How to deal with a stalker? Good question. It really depends on the type. Some of my stalkers are the insidious, remote type who just enjoy watching you squirm and get miserable. Those are easily ignored. Those who really want to destroy your life by targeting those around you are trickier, but as I have demonstrated so far, being open and honest means that people will never believe a poorly written, rambling mail over your story. I can truthfully say that I have never lied at any point about what I know to be the truth about my body and intersex condition. I was raised in the belief that honesty lasts the longest and gets you the furthest. I will always adhere to that.
I have had to assure some journalists and others already that I'm not too worried about this latter type of stalker. Their attempts to discredit me are obviously ineffective, yet they persist, which suggests a certain kind of insanity. Some expressed worry that I might get physically attacked by one of them, even murdered. It's not impossible, but unlikely as it'd fully expose them for the lunatics they are, something they are afraid of. They prefer to hide behind anonymity, even though they aren't even nearly as anonymous as they may think. With both stalking and slander a (criminal) offence, they're just one mistake away from seeing their life ruined. If they have a life at all.

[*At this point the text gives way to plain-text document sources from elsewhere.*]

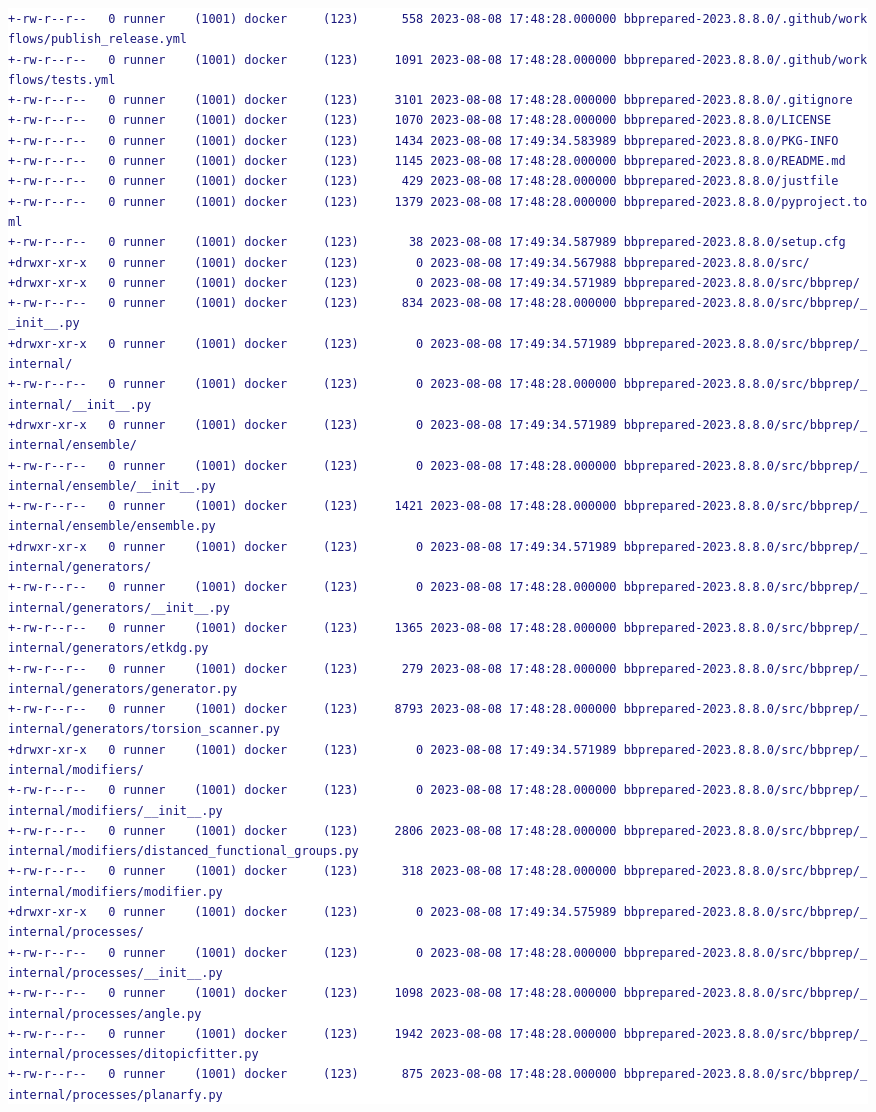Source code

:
 ```diff
+-rw-r--r--   0 runner    (1001) docker     (123)      558 2023-08-08 17:48:28.000000 bbprepared-2023.8.8.0/.github/workflows/publish_release.yml
+-rw-r--r--   0 runner    (1001) docker     (123)     1091 2023-08-08 17:48:28.000000 bbprepared-2023.8.8.0/.github/workflows/tests.yml
+-rw-r--r--   0 runner    (1001) docker     (123)     3101 2023-08-08 17:48:28.000000 bbprepared-2023.8.8.0/.gitignore
+-rw-r--r--   0 runner    (1001) docker     (123)     1070 2023-08-08 17:48:28.000000 bbprepared-2023.8.8.0/LICENSE
+-rw-r--r--   0 runner    (1001) docker     (123)     1434 2023-08-08 17:49:34.583989 bbprepared-2023.8.8.0/PKG-INFO
+-rw-r--r--   0 runner    (1001) docker     (123)     1145 2023-08-08 17:48:28.000000 bbprepared-2023.8.8.0/README.md
+-rw-r--r--   0 runner    (1001) docker     (123)      429 2023-08-08 17:48:28.000000 bbprepared-2023.8.8.0/justfile
+-rw-r--r--   0 runner    (1001) docker     (123)     1379 2023-08-08 17:48:28.000000 bbprepared-2023.8.8.0/pyproject.toml
+-rw-r--r--   0 runner    (1001) docker     (123)       38 2023-08-08 17:49:34.587989 bbprepared-2023.8.8.0/setup.cfg
+drwxr-xr-x   0 runner    (1001) docker     (123)        0 2023-08-08 17:49:34.567988 bbprepared-2023.8.8.0/src/
+drwxr-xr-x   0 runner    (1001) docker     (123)        0 2023-08-08 17:49:34.571989 bbprepared-2023.8.8.0/src/bbprep/
+-rw-r--r--   0 runner    (1001) docker     (123)      834 2023-08-08 17:48:28.000000 bbprepared-2023.8.8.0/src/bbprep/__init__.py
+drwxr-xr-x   0 runner    (1001) docker     (123)        0 2023-08-08 17:49:34.571989 bbprepared-2023.8.8.0/src/bbprep/_internal/
+-rw-r--r--   0 runner    (1001) docker     (123)        0 2023-08-08 17:48:28.000000 bbprepared-2023.8.8.0/src/bbprep/_internal/__init__.py
+drwxr-xr-x   0 runner    (1001) docker     (123)        0 2023-08-08 17:49:34.571989 bbprepared-2023.8.8.0/src/bbprep/_internal/ensemble/
+-rw-r--r--   0 runner    (1001) docker     (123)        0 2023-08-08 17:48:28.000000 bbprepared-2023.8.8.0/src/bbprep/_internal/ensemble/__init__.py
+-rw-r--r--   0 runner    (1001) docker     (123)     1421 2023-08-08 17:48:28.000000 bbprepared-2023.8.8.0/src/bbprep/_internal/ensemble/ensemble.py
+drwxr-xr-x   0 runner    (1001) docker     (123)        0 2023-08-08 17:49:34.571989 bbprepared-2023.8.8.0/src/bbprep/_internal/generators/
+-rw-r--r--   0 runner    (1001) docker     (123)        0 2023-08-08 17:48:28.000000 bbprepared-2023.8.8.0/src/bbprep/_internal/generators/__init__.py
+-rw-r--r--   0 runner    (1001) docker     (123)     1365 2023-08-08 17:48:28.000000 bbprepared-2023.8.8.0/src/bbprep/_internal/generators/etkdg.py
+-rw-r--r--   0 runner    (1001) docker     (123)      279 2023-08-08 17:48:28.000000 bbprepared-2023.8.8.0/src/bbprep/_internal/generators/generator.py
+-rw-r--r--   0 runner    (1001) docker     (123)     8793 2023-08-08 17:48:28.000000 bbprepared-2023.8.8.0/src/bbprep/_internal/generators/torsion_scanner.py
+drwxr-xr-x   0 runner    (1001) docker     (123)        0 2023-08-08 17:49:34.571989 bbprepared-2023.8.8.0/src/bbprep/_internal/modifiers/
+-rw-r--r--   0 runner    (1001) docker     (123)        0 2023-08-08 17:48:28.000000 bbprepared-2023.8.8.0/src/bbprep/_internal/modifiers/__init__.py
+-rw-r--r--   0 runner    (1001) docker     (123)     2806 2023-08-08 17:48:28.000000 bbprepared-2023.8.8.0/src/bbprep/_internal/modifiers/distanced_functional_groups.py
+-rw-r--r--   0 runner    (1001) docker     (123)      318 2023-08-08 17:48:28.000000 bbprepared-2023.8.8.0/src/bbprep/_internal/modifiers/modifier.py
+drwxr-xr-x   0 runner    (1001) docker     (123)        0 2023-08-08 17:49:34.575989 bbprepared-2023.8.8.0/src/bbprep/_internal/processes/
+-rw-r--r--   0 runner    (1001) docker     (123)        0 2023-08-08 17:48:28.000000 bbprepared-2023.8.8.0/src/bbprep/_internal/processes/__init__.py
+-rw-r--r--   0 runner    (1001) docker     (123)     1098 2023-08-08 17:48:28.000000 bbprepared-2023.8.8.0/src/bbprep/_internal/processes/angle.py
+-rw-r--r--   0 runner    (1001) docker     (123)     1942 2023-08-08 17:48:28.000000 bbprepared-2023.8.8.0/src/bbprep/_internal/processes/ditopicfitter.py
+-rw-r--r--   0 runner    (1001) docker     (123)      875 2023-08-08 17:48:28.000000 bbprepared-2023.8.8.0/src/bbprep/_internal/processes/planarfy.py
```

It's a lot to deal with, that's for sure. One might conclude that most people in the Netherlands must be mad, raving lunatics at this point. I'm sure that's not true, for most of them at least :)
Yes, there is still confusion regarding my intersex condition, but the 'I could be just a male' option got crossed out many years ago already. To address it again would be just daft. As for me strong-arming physicians and psychologists into diagnosing me with an intersex condition as also gets suggested at times, I wish I could do that. Then I wouldn't be dealing with severe psychological traumas, or be suffering through a lengthy lawsuit because fools trigger my DID even after being warned about it. It'd also means that German physicians are 100% susceptible while Dutch physicians are immune. Go figure that one.
I'd love to get closure on what the exact condition is of my female side and have surgery to accomplish what is possible. This regardless of the exact outcome. If only because it'd give me insight in what it is exactly I go through every month, with abdominal pains and extreme sensitivity/soreness in the vaginal and groin region. To live another 70+ years or so without having any clue about what is going on seems like utter madness to me.
At any rate, despite having suffered for a decade at the hands of the Dutch healthcare and political systems, I'm at least grateful that my sacrifice hasn't been in vain, with me having raised the level of awareness of intersex in the Netherlands and worldwide in a considerable fashion while exposing the many issues with the current Dutch treatment of intersex cases. As a humanist I know I have to be aware of what's good for humanity as a whole. I believe that my actions have made a significant, positive contribution to this, which makes it all slightly easier to bear.